Citigroup has expressed optimism regarding General Motors’ (GM) strategy to realign electric vehicle costs for the fourth quarter, expecting this move to bolster profit margins and promote earnings growth in the future. The investment bank has reaffirmed its buy rating for the automobile manufacturer and elevated its 12-month price target by 12%, increasing it from $86 to $98, which positions it approximately 18% higher than GM’s closing stock price on Friday.
This positive outlook comes in light of a remarkable 66% increase in GM’s shares over the past year. Analyst Michael Ward highlighted that the company’s decision to incur a $6 billion charge in the fourth quarter for realigning costs and capacities for battery electric vehicles aligns with current demand expectations. He characterized this charge as a one-time expense that could yield lasting benefits for the company’s stock performance.
Significantly, the bulk of this charge will be allocated toward settling contract cancellation fees and commercial settlements with suppliers. Ward noted that this strategic move will lead to lower operating costs, curtailment of supplier reimbursements due to lower-than-anticipated production volumes, and the discontinuation of its Brightdrop services. He believes that these changes will ultimately drive GM’s North American margin performance back to the targeted range of 8-10% by 2026.

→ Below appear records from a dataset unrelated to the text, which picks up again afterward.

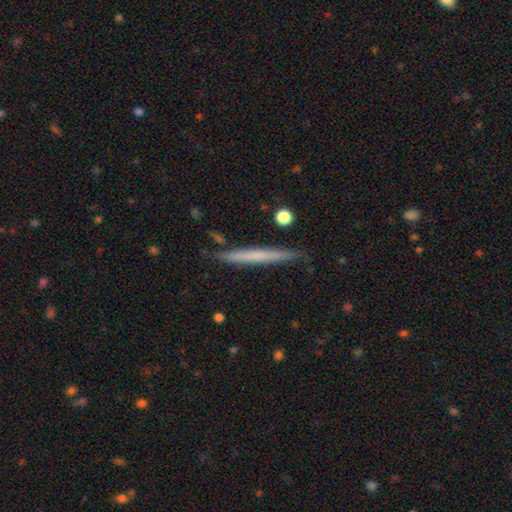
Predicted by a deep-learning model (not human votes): This appears to be a smooth galaxy with no disk features (52%) that is cigar-shaped (97%). Merging: none (86%).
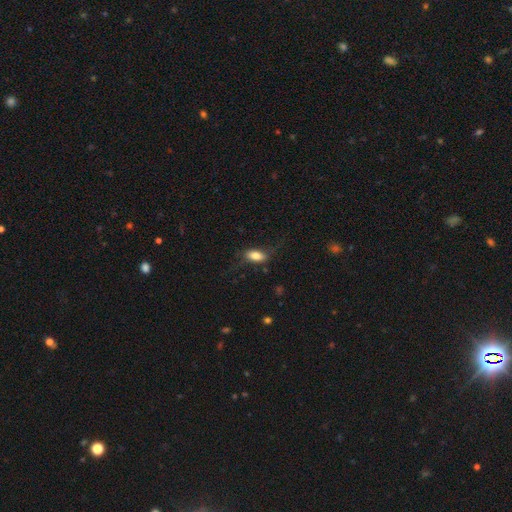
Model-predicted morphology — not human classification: smooth_or_featured: smooth (p=0.79) [alt: featured or disk p=0.13]
how_rounded: in between (p=0.86) [alt: cigar-shaped p=0.08]
merging: none (p=0.67) [alt: minor disturbance p=0.20]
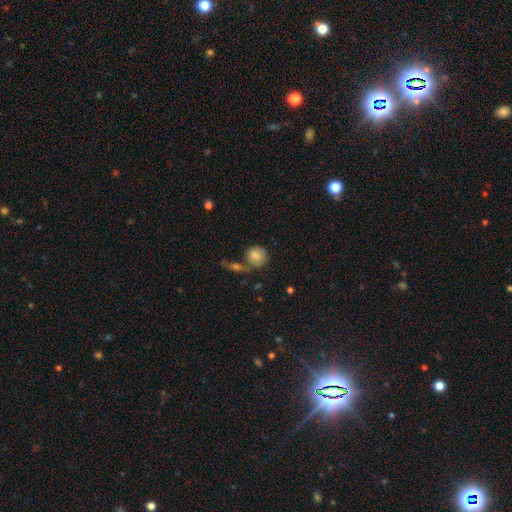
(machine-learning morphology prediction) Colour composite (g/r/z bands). It shows a smooth galaxy with no disk features (79%) that is round (83%). Merging: none (52%).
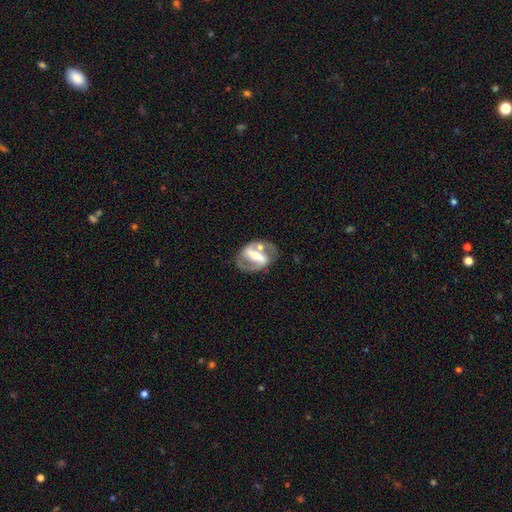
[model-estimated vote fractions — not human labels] smooth_or_featured: featured or disk (p=0.84) [alt: smooth p=0.11]
disk_edge_on: no (p=0.95) [alt: yes p=0.05]
bar: strong (p=0.76) [alt: weak p=0.16]
has_spiral_arms: yes (p=0.82) [alt: no p=0.18]
spiral_winding: medium (p=0.50) [alt: tight p=0.31]
spiral_arm_count: 2 (p=0.88) [alt: can't tell p=0.05]
bulge_size: moderate (p=0.51) [alt: small p=0.37]
merging: none (p=0.71) [alt: minor disturbance p=0.14]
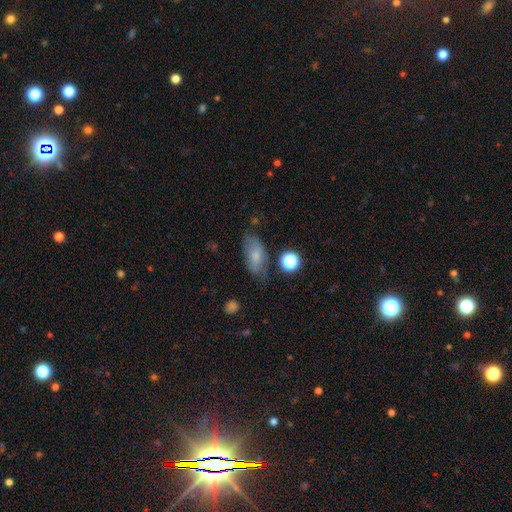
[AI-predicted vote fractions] smooth-or-featured: smooth: 67% | featured or disk: 23% | star or artifact: 10%
  how-rounded: in between: 85% | cigar-shaped: 9% | round: 6%
  merging: none: 60% | minor disturbance: 26% | major disturbance: 10% | merger: 4%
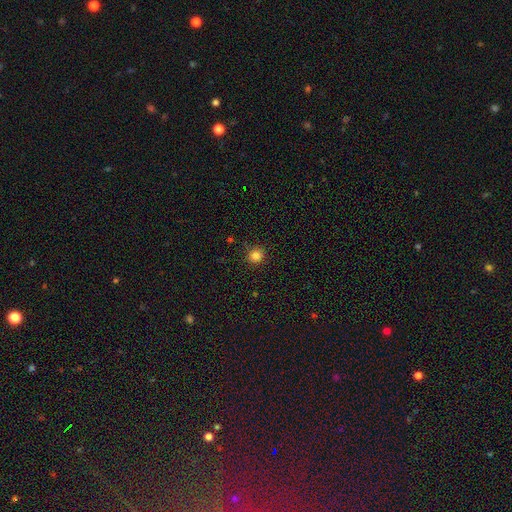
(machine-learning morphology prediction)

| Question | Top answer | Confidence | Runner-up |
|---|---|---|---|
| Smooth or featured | smooth | 83% | star or artifact (13%) |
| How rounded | round | 93% | in between (6%) |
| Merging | none | 89% | minor disturbance (7%) |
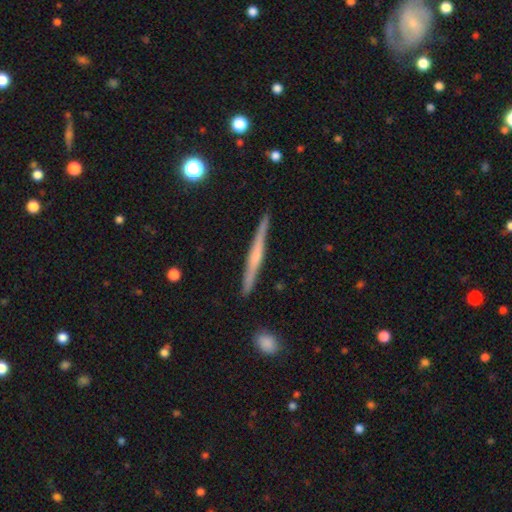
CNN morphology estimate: Smooth or featured? featured or disk (64%)
Edge-on disk? yes (97%)
Edge-on bulge? rounded (49%)
Merging? none (89%)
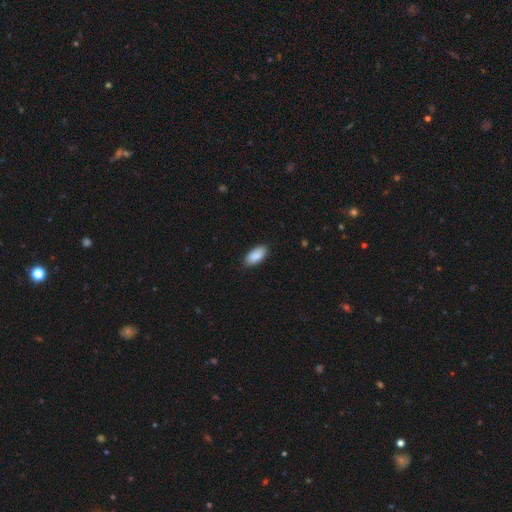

Ward also increased his earnings forecasts, raising his estimate for 2026 to $12.25 from $11.50 and for 2027 to $13.15 from $12.50, reflecting the anticipated benefits stemming from the charge’s accounting treatment. Furthermore, GM’s current quarter has shown better-than-expected production capabilities and market pricing, contributing positively to Citigroup’s outlook.
Citi’s price target reflects an expectation that GM will deliver improved results in the upcoming years, as the company capitalizes on market share gains, favorable product alignment, strategic pricing, reduced costs, and a more decisive corporate culture. This approach, in Ward’s view, justifies a premium stock valuation compared to pre-Covid levels, suggesting a brighter future for GM in the electric vehicle market.